RESULTS: JTF administration effectively reduced pain and joint edema, inhibited matrix degradation, chondrocyte apoptosis, and aquaporin expression in OA rats. Notably, JTF dose-dependently reversed damage-associated molecular patterns and inflammatory factor upregulation. Mechanically, our \"disease gene-drug target\" network analysis indicated that the NCOA4-HMGB1-GSK3B-AQPs axis, implicated in ferroptosis and aquaporin dysregulation, may be potentially served as a target of JTF against OA. Accordingly, JTF mitigated NCOA4, HMGB1, and GSK3B expression, oxidative stress, and iron metabolism aberrations in OA rats. Furthermore, JTF treatment significantly attenuated the aberrant upregulation of AQP1, AQP3, and AQP4 proteins observed in cartilage tissues of OA rats.

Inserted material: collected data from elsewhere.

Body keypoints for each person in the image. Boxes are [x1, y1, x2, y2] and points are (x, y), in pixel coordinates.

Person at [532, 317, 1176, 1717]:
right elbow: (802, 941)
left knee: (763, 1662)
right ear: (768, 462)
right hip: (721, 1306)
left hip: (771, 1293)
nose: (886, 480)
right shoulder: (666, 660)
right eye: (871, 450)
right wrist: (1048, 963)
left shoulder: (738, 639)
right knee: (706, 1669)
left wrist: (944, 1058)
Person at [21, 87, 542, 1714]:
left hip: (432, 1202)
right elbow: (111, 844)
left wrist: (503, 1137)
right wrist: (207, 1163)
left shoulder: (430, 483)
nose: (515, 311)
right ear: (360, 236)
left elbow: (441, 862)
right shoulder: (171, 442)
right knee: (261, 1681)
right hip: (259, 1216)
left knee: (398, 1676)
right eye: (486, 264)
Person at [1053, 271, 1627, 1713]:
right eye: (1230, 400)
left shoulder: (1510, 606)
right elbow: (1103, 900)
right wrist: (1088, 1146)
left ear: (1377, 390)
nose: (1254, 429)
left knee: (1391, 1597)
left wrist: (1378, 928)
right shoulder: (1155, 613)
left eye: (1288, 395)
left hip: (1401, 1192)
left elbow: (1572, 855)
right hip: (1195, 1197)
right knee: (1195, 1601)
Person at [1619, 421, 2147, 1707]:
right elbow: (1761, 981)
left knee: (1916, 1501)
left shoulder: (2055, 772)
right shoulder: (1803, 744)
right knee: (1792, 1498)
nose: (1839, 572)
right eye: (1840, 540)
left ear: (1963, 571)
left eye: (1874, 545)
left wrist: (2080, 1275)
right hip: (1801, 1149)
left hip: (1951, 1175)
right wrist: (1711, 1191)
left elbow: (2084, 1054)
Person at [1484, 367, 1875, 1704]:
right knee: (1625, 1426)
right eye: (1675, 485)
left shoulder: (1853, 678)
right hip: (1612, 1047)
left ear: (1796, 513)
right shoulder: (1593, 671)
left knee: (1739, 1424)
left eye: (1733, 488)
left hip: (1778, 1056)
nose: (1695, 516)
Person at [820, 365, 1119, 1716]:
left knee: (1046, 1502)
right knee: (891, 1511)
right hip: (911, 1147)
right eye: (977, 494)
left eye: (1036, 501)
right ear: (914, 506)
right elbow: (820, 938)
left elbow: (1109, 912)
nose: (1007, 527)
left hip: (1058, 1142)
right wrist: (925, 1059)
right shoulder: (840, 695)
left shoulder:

CONCLUSIONS: Our data reveal for the first time that JTF may exert cartilage protective and anti-edema effects in osteoarthritis therapy by inhibiting NCOA4-HMGB1-driven ferroptosis and aquaporin dysregulation.
摘要:
背景:预防关节水肿对于阻止骨关节炎(OA)进展至关重要。越来越多的临床证据表明,健脾通络方(JTF)可能具有有希望的抗水肿作用。然而,JTF的治疗特性和潜在机制尚不清楚.
方法:根据动态组织病理学评估和显微CT观察,建立了OA大鼠模型并用于评估JTF的体内药理作用。然后,通过临床转录组数据分析和“疾病基因-药物靶标”网络分析,确定了OA相关基因和JTF的潜在靶标,通过一系列体内实验验证。
结果:JTF能有效减轻疼痛和关节水肿,抑制基质降解,软骨细胞凋亡,OA大鼠水通道蛋白的表达。值得注意的是,JTF剂量依赖性逆转损伤相关分子模式和炎症因子上调。机械上,我们的“疾病基因-药物靶标”网络分析表明,NCOA4-HMGB1-GSK3B-AQPs轴,与铁凋亡和水通道蛋白失调有关,可能作为JTF对抗OA的目标。因此,JTF减轻了NCOA4、HMGB1和GSK3B的表达,氧化应激,和OA大鼠的铁代谢异常。此外,JTF处理显著减弱OA大鼠软骨组织中观察到的AQP1、AQP3和AQP4蛋白的异常上调。
结论:我们的数据首次揭示了JTF可能通过抑制NCOA4-HMGB1驱动的铁蛋白凋亡和水通道蛋白失调在骨关节炎治疗中发挥软骨保护和抗水肿作用。
方法:根据动态组织病理学评估和显微CT观察,建立了OA大鼠模型并用于评估JTF的体内药理作用。然后,通过临床转录组数据分析和“疾病基因-药物靶标”网络分析,确定了OA相关基因和JTF的潜在靶标,通过一系列体内实验验证。
结果:JTF能有效减轻疼痛和关节水肿,抑制基质降解,软骨细胞凋亡,OA大鼠水通道蛋白的表达。值得注意的是,JTF剂量依赖性逆转损伤相关分子模式和炎症因子上调。机械上,我们的“疾病基因-药物靶标”网络分析表明,NCOA4-HMGB1-GSK3B-AQPs轴,与铁凋亡和水通道蛋白失调有关,可能作为JTF对抗OA的目标。因此,JTF减轻了NCOA4、HMGB1和GSK3B的表达,氧化应激,和OA大鼠的铁代谢异常。此外,JTF处理显著减弱OA大鼠软骨组织中观察到的AQP1、AQP3和AQP4蛋白的异常上调。
结论:我们的数据首次揭示了JTF可能通过抑制NCOA4-HMGB1驱动的铁蛋白凋亡和水通道蛋白失调在骨关节炎治疗中发挥软骨保护和抗水肿作用。